* _Exercise directions_: What you give back must match the records below exactly, apart from the pictures, which are omitted.

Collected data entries
____

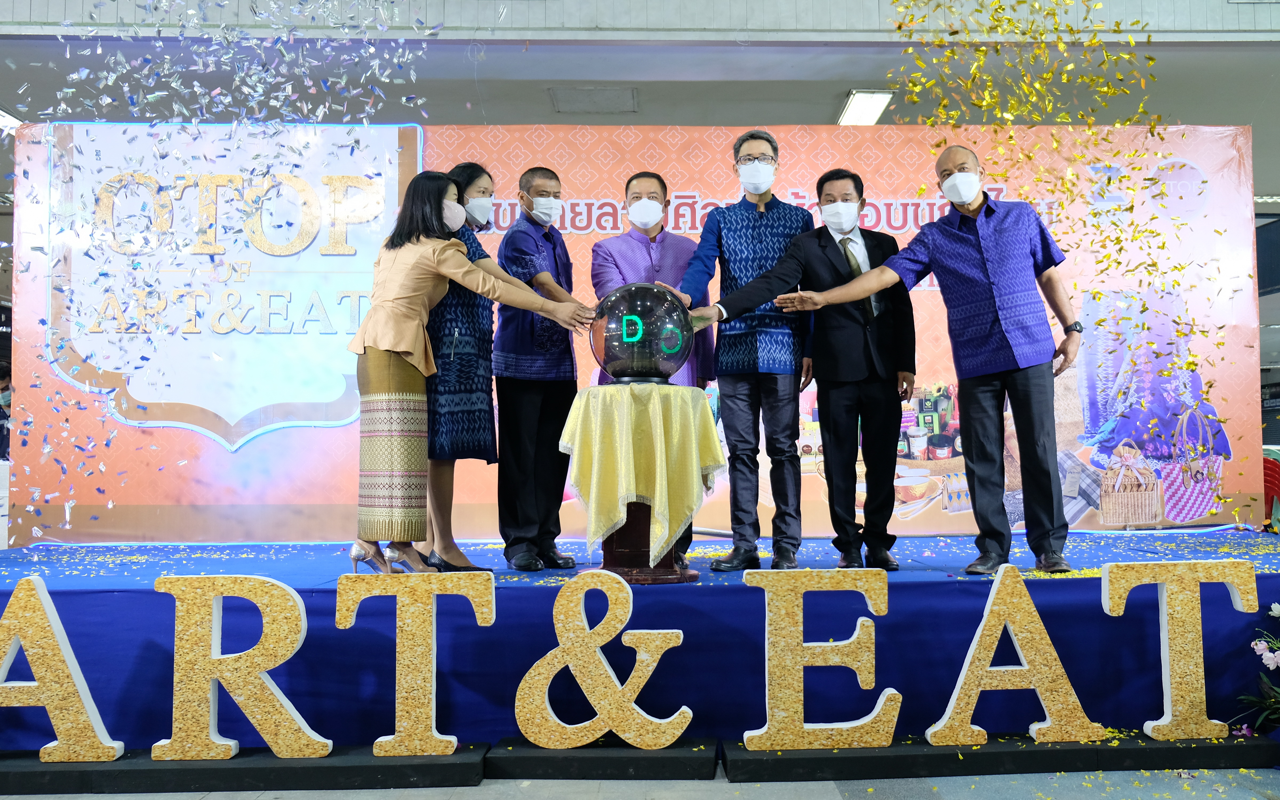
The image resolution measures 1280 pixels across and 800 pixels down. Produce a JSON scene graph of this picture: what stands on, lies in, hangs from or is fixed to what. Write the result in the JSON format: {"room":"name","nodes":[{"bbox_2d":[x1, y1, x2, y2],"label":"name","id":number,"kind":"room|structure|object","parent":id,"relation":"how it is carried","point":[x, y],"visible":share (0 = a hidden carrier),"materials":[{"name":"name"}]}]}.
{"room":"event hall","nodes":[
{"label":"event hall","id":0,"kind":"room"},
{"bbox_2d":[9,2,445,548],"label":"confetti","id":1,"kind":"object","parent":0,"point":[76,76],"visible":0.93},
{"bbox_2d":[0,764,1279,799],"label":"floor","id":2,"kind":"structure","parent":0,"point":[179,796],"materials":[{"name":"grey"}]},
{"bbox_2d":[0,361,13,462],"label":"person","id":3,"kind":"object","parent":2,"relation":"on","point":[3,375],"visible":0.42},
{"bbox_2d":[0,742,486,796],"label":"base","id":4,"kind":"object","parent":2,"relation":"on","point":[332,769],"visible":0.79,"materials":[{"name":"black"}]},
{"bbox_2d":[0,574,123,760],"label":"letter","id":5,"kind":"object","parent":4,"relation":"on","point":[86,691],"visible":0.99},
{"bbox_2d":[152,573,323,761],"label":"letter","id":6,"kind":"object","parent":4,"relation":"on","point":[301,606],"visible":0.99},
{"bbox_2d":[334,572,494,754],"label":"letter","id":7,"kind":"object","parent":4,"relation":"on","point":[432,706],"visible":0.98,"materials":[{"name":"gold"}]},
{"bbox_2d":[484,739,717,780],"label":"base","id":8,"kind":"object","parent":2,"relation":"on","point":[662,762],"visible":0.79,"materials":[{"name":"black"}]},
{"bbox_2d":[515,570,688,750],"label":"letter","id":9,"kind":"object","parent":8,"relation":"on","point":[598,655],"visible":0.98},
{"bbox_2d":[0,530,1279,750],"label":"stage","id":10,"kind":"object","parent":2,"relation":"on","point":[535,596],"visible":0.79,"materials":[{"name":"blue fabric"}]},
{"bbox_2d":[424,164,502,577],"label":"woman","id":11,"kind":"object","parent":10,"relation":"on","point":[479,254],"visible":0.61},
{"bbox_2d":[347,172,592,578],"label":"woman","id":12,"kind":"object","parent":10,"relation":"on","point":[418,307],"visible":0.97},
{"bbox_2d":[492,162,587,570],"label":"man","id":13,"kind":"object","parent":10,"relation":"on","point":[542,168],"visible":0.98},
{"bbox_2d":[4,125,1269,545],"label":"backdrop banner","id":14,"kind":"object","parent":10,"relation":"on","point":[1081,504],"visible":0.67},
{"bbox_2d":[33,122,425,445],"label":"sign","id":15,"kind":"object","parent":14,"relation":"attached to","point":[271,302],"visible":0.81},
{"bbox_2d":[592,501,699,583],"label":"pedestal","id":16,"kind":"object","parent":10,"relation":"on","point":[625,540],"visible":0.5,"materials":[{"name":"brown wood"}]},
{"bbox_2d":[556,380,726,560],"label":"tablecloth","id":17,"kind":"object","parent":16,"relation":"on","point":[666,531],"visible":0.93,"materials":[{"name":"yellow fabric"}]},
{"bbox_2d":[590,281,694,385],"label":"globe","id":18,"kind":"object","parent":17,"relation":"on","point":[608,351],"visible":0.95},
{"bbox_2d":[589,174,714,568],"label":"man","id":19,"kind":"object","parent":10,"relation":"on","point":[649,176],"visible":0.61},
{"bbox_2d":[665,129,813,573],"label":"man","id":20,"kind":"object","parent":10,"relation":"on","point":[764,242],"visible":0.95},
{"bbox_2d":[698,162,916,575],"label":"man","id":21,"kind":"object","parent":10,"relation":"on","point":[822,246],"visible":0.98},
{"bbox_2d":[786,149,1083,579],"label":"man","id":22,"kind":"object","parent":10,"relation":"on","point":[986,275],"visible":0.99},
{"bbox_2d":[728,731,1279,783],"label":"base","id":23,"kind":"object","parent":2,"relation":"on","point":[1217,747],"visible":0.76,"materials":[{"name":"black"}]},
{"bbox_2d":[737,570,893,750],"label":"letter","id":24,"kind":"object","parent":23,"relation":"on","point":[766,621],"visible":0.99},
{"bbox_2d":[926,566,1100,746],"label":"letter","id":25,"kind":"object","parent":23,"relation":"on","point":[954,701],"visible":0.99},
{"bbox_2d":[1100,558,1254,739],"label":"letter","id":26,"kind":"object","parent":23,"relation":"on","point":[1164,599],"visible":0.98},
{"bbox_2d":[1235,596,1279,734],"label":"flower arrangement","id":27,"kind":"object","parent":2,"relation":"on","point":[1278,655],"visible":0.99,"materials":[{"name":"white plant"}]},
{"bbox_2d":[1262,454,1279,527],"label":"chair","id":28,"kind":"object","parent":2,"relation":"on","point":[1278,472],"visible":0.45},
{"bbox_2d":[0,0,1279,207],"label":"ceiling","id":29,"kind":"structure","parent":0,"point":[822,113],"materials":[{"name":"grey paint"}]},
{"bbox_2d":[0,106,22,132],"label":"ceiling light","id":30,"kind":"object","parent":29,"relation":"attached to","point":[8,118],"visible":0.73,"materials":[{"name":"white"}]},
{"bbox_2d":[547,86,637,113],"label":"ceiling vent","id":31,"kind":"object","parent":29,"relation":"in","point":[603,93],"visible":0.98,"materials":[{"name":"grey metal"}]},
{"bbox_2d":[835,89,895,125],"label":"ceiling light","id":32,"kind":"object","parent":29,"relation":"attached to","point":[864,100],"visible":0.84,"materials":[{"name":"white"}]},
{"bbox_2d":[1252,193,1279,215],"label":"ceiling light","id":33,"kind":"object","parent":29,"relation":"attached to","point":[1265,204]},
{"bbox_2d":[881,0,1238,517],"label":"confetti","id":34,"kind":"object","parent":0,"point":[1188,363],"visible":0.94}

____

* _Exercise result_:
The image resolution measures 1280 pixels across and 800 pixels down. Produce a JSON scene graph of this picture: what stands on, lies in, hangs from or is fixed to what. Write the result in the JSON format: {"room":"name","nodes":[{"bbox_2d":[x1, y1, x2, y2],"label":"name","id":number,"kind":"room|structure|object","parent":id,"relation":"how it is carried","point":[x, y],"visible":share (0 = a hidden carrier),"materials":[{"name":"name"}]}]}.
{"room":"event hall","nodes":[
{"label":"event hall","id":0,"kind":"room"},
{"bbox_2d":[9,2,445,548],"label":"confetti","id":1,"kind":"object","parent":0,"point":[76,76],"visible":0.93},
{"bbox_2d":[0,764,1279,799],"label":"floor","id":2,"kind":"structure","parent":0,"point":[179,796],"materials":[{"name":"grey"}]},
{"bbox_2d":[0,361,13,462],"label":"person","id":3,"kind":"object","parent":2,"relation":"on","point":[3,375],"visible":0.42},
{"bbox_2d":[0,742,486,796],"label":"base","id":4,"kind":"object","parent":2,"relation":"on","point":[332,769],"visible":0.79,"materials":[{"name":"black"}]},
{"bbox_2d":[0,574,123,760],"label":"letter","id":5,"kind":"object","parent":4,"relation":"on","point":[86,691],"visible":0.99},
{"bbox_2d":[152,573,323,761],"label":"letter","id":6,"kind":"object","parent":4,"relation":"on","point":[301,606],"visible":0.99},
{"bbox_2d":[334,572,494,754],"label":"letter","id":7,"kind":"object","parent":4,"relation":"on","point":[432,706],"visible":0.98,"materials":[{"name":"gold"}]},
{"bbox_2d":[484,739,717,780],"label":"base","id":8,"kind":"object","parent":2,"relation":"on","point":[662,762],"visible":0.79,"materials":[{"name":"black"}]},
{"bbox_2d":[515,570,688,750],"label":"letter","id":9,"kind":"object","parent":8,"relation":"on","point":[598,655],"visible":0.98},
{"bbox_2d":[0,530,1279,750],"label":"stage","id":10,"kind":"object","parent":2,"relation":"on","point":[535,596],"visible":0.79,"materials":[{"name":"blue fabric"}]},
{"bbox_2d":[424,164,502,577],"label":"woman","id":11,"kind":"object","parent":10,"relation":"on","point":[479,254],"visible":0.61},
{"bbox_2d":[347,172,592,578],"label":"woman","id":12,"kind":"object","parent":10,"relation":"on","point":[418,307],"visible":0.97},
{"bbox_2d":[492,162,587,570],"label":"man","id":13,"kind":"object","parent":10,"relation":"on","point":[542,168],"visible":0.98},
{"bbox_2d":[4,125,1269,545],"label":"backdrop banner","id":14,"kind":"object","parent":10,"relation":"on","point":[1081,504],"visible":0.67},
{"bbox_2d":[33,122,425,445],"label":"sign","id":15,"kind":"object","parent":14,"relation":"attached to","point":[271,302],"visible":0.81},
{"bbox_2d":[592,501,699,583],"label":"pedestal","id":16,"kind":"object","parent":10,"relation":"on","point":[625,540],"visible":0.5,"materials":[{"name":"brown wood"}]},
{"bbox_2d":[556,380,726,560],"label":"tablecloth","id":17,"kind":"object","parent":16,"relation":"on","point":[666,531],"visible":0.93,"materials":[{"name":"yellow fabric"}]},
{"bbox_2d":[590,281,694,385],"label":"globe","id":18,"kind":"object","parent":17,"relation":"on","point":[608,351],"visible":0.95},
{"bbox_2d":[589,174,714,568],"label":"man","id":19,"kind":"object","parent":10,"relation":"on","point":[649,176],"visible":0.61},
{"bbox_2d":[665,129,813,573],"label":"man","id":20,"kind":"object","parent":10,"relation":"on","point":[764,242],"visible":0.95},
{"bbox_2d":[698,162,916,575],"label":"man","id":21,"kind":"object","parent":10,"relation":"on","point":[822,246],"visible":0.98},
{"bbox_2d":[786,149,1083,579],"label":"man","id":22,"kind":"object","parent":10,"relation":"on","point":[986,275],"visible":0.99},
{"bbox_2d":[728,731,1279,783],"label":"base","id":23,"kind":"object","parent":2,"relation":"on","point":[1217,747],"visible":0.76,"materials":[{"name":"black"}]},
{"bbox_2d":[737,570,893,750],"label":"letter","id":24,"kind":"object","parent":23,"relation":"on","point":[766,621],"visible":0.99},
{"bbox_2d":[926,566,1100,746],"label":"letter","id":25,"kind":"object","parent":23,"relation":"on","point":[954,701],"visible":0.99},
{"bbox_2d":[1100,558,1254,739],"label":"letter","id":26,"kind":"object","parent":23,"relation":"on","point":[1164,599],"visible":0.98},
{"bbox_2d":[1235,596,1279,734],"label":"flower arrangement","id":27,"kind":"object","parent":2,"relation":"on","point":[1278,655],"visible":0.99,"materials":[{"name":"white plant"}]},
{"bbox_2d":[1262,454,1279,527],"label":"chair","id":28,"kind":"object","parent":2,"relation":"on","point":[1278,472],"visible":0.45},
{"bbox_2d":[0,0,1279,207],"label":"ceiling","id":29,"kind":"structure","parent":0,"point":[822,113],"materials":[{"name":"grey paint"}]},
{"bbox_2d":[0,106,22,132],"label":"ceiling light","id":30,"kind":"object","parent":29,"relation":"attached to","point":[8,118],"visible":0.73,"materials":[{"name":"white"}]},
{"bbox_2d":[547,86,637,113],"label":"ceiling vent","id":31,"kind":"object","parent":29,"relation":"in","point":[603,93],"visible":0.98,"materials":[{"name":"grey metal"}]},
{"bbox_2d":[835,89,895,125],"label":"ceiling light","id":32,"kind":"object","parent":29,"relation":"attached to","point":[864,100],"visible":0.84,"materials":[{"name":"white"}]},
{"bbox_2d":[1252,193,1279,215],"label":"ceiling light","id":33,"kind":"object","parent":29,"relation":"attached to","point":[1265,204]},
{"bbox_2d":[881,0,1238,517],"label":"confetti","id":34,"kind":"object","parent":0,"point":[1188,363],"visible":0.94}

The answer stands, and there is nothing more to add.